Did they swab his arm with rubbing alcohol before they put the needle in? That would strike me as a cruel bit of pretense.
Enough of this needle BS. Just hang them or shoot them.
I’d probably choose getting shot over poisoned. Why is being poisoned more “humane”? Because the libs watching wouldn’t have to see any blood?
Why do they sterilize the needles? Afraid they’ll get infected?
I support the Constitution's Eighth Amendment as much as I do the First and Second.
They know how to put your dog down quickly and gently. This isn’t complicated.
Nitrogen delivery in bulk by truck within 24 hours, anywhere in the lower 48.
http://rt.com/usa/250957-nitrogen-gas-execution-oklahoma/
So, what you're saying is that hanging is more environmentally friendly. I think we can sell that. One recyclable rope rather than messy bullets or chemicals that might harm the planet.
And if it is done properly where the neck snaps, the perp does not suffer long.
We could even make the rope from Hemp, so that would please the 420 crowd.
I am passionately opposed to lethal injection for judicial execution.
I favor a return to hanging or beheading.
It should be simple sedation, then a plastic bag placed over their head. I think that I how Dr. Kevorkian did it.
Has the United States ever done beheading?
The problem is not the ban on cruel and unusual punishment, but the constant redefinition of "cruel and unusual" according to the whims of liberal opponents of the death penalty.

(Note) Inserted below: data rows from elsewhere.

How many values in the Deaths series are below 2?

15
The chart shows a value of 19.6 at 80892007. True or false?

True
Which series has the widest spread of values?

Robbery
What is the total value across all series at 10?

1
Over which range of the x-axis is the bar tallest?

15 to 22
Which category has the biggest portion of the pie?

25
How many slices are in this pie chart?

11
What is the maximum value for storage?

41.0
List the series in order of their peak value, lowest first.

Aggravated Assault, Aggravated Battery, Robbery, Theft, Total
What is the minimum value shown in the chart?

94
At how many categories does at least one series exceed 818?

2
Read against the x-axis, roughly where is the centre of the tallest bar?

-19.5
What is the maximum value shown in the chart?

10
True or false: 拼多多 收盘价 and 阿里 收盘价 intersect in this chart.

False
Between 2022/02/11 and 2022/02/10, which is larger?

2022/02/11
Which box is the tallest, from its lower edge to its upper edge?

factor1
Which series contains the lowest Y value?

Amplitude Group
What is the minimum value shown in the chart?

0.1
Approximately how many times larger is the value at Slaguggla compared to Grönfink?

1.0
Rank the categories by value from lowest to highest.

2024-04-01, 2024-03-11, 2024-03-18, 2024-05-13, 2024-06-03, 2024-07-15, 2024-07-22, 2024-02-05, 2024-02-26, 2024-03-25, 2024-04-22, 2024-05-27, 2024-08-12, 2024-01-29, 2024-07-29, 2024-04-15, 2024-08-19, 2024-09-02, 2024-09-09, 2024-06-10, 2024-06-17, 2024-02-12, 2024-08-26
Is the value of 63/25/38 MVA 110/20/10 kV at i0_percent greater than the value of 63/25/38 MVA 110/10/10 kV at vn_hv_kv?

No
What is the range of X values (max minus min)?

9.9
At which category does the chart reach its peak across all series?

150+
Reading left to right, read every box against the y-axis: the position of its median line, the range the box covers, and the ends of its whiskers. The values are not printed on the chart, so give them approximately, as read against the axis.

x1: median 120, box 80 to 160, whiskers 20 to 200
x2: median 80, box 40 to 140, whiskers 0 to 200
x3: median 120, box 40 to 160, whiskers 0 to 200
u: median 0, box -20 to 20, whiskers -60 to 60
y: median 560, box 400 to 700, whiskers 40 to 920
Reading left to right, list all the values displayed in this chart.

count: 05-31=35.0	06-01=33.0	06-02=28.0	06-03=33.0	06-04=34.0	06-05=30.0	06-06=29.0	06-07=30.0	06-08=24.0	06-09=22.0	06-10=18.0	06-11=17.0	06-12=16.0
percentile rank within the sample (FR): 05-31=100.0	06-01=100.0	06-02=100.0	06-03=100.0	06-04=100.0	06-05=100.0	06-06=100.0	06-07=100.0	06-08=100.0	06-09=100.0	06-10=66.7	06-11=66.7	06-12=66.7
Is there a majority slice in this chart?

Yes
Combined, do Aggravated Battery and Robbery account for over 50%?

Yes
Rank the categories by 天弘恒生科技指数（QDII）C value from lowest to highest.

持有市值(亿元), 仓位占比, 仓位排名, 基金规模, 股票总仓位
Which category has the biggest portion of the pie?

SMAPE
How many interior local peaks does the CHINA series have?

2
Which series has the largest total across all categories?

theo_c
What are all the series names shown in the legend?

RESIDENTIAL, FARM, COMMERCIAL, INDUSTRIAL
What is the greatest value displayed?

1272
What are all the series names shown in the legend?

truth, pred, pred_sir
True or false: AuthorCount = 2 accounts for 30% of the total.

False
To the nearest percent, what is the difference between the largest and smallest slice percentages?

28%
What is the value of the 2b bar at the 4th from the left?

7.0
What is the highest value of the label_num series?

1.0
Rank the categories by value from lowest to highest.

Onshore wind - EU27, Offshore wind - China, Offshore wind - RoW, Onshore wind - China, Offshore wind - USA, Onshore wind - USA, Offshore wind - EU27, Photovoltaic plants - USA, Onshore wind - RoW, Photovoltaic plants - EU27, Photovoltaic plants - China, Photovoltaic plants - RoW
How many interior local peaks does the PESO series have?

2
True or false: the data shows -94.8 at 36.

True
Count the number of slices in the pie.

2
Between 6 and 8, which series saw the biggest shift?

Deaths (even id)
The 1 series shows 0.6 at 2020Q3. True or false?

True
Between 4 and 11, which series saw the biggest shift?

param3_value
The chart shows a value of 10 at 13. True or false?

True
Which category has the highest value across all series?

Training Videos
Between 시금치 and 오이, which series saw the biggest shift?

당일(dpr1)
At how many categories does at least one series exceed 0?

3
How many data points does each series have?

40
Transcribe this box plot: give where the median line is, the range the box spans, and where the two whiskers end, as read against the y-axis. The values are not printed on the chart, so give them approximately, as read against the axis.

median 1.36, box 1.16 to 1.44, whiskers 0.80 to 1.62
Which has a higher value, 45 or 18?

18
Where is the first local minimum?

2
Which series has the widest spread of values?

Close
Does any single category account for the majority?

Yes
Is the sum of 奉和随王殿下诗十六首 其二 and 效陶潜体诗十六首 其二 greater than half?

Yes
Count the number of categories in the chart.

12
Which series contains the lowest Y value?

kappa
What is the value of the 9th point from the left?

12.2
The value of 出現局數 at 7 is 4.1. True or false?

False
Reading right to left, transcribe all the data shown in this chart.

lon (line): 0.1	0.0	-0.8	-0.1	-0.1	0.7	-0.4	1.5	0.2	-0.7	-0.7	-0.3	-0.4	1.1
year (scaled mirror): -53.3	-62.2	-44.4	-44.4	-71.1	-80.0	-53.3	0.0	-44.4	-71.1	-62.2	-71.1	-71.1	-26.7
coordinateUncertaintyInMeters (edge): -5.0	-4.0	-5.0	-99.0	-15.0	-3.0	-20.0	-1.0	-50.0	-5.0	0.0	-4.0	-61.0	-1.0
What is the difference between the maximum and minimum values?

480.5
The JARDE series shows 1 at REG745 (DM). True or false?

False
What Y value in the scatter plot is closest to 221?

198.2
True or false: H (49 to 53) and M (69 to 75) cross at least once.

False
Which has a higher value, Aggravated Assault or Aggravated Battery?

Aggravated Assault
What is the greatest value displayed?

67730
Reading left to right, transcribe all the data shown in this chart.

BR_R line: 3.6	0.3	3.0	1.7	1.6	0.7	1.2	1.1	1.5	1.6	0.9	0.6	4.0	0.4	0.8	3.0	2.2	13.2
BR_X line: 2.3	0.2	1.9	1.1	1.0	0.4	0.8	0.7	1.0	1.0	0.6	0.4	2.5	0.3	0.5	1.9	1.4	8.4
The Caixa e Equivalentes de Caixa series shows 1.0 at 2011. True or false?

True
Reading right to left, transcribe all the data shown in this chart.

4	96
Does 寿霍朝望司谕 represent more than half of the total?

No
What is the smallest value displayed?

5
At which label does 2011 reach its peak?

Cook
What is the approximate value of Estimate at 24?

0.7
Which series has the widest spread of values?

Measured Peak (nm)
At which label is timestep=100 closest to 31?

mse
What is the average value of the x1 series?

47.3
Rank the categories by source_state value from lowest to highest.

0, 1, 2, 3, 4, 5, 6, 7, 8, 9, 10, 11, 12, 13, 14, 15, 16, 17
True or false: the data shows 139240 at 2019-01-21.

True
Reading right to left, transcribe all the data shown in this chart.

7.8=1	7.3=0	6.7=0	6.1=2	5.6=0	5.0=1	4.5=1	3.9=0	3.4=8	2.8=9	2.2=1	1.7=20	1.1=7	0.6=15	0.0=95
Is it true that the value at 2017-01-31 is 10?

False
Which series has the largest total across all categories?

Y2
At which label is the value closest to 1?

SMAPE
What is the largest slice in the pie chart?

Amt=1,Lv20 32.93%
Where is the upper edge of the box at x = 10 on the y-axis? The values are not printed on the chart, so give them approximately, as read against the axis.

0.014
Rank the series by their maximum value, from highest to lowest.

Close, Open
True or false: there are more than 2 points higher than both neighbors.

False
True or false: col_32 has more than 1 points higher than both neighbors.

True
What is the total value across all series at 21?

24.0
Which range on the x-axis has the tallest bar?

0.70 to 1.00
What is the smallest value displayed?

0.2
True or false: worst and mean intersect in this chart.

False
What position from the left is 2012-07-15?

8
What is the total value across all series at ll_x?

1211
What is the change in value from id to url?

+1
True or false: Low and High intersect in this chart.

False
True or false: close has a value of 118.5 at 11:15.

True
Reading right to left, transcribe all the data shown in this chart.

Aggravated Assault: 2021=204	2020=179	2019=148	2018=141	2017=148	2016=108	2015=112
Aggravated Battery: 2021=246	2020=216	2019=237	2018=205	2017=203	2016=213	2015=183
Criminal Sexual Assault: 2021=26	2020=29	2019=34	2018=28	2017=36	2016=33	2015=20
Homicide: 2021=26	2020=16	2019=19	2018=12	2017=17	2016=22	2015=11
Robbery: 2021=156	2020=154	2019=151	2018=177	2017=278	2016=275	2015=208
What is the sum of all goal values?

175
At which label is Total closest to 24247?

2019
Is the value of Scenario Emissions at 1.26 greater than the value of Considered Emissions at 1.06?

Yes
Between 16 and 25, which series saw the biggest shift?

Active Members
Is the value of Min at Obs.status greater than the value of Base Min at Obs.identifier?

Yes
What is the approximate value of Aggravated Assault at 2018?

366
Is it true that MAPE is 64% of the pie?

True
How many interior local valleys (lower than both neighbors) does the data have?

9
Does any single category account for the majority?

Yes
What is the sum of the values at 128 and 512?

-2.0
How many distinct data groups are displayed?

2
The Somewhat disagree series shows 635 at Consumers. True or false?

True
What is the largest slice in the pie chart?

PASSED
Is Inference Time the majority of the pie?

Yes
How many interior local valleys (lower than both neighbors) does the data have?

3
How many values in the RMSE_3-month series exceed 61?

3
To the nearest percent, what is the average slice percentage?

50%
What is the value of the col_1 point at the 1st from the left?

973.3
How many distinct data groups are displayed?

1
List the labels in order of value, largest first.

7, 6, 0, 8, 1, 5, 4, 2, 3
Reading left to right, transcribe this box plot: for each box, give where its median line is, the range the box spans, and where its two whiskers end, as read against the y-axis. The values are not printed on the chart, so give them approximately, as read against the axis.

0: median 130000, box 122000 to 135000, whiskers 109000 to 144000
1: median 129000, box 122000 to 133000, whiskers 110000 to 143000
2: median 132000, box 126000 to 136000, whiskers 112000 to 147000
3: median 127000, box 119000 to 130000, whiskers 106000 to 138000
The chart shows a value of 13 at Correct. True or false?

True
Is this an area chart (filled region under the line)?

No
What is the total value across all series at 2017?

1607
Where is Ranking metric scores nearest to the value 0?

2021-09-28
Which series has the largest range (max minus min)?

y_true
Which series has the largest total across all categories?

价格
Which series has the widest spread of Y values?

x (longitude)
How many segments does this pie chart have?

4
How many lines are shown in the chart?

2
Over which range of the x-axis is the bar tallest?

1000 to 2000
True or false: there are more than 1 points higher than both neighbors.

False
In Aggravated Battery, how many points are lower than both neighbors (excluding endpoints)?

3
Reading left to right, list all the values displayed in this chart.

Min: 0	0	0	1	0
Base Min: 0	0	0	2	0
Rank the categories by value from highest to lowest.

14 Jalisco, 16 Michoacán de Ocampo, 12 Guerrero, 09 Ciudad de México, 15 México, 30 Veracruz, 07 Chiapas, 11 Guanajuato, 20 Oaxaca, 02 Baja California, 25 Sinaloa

The original meaning presumably referred to drawing and quartering. (See "Braveheart" for the movie version or "The Lion and the Throne" by Catherine Drinker Bowen for the literary version.) Now it's taken to mean an execution by a drug not proven to be painless.
To say nothing of the redefinition in non-capital cases, for example that it's cruel and unusual punishment to deny a prisoner a sex change operation at the taxpayer's expense.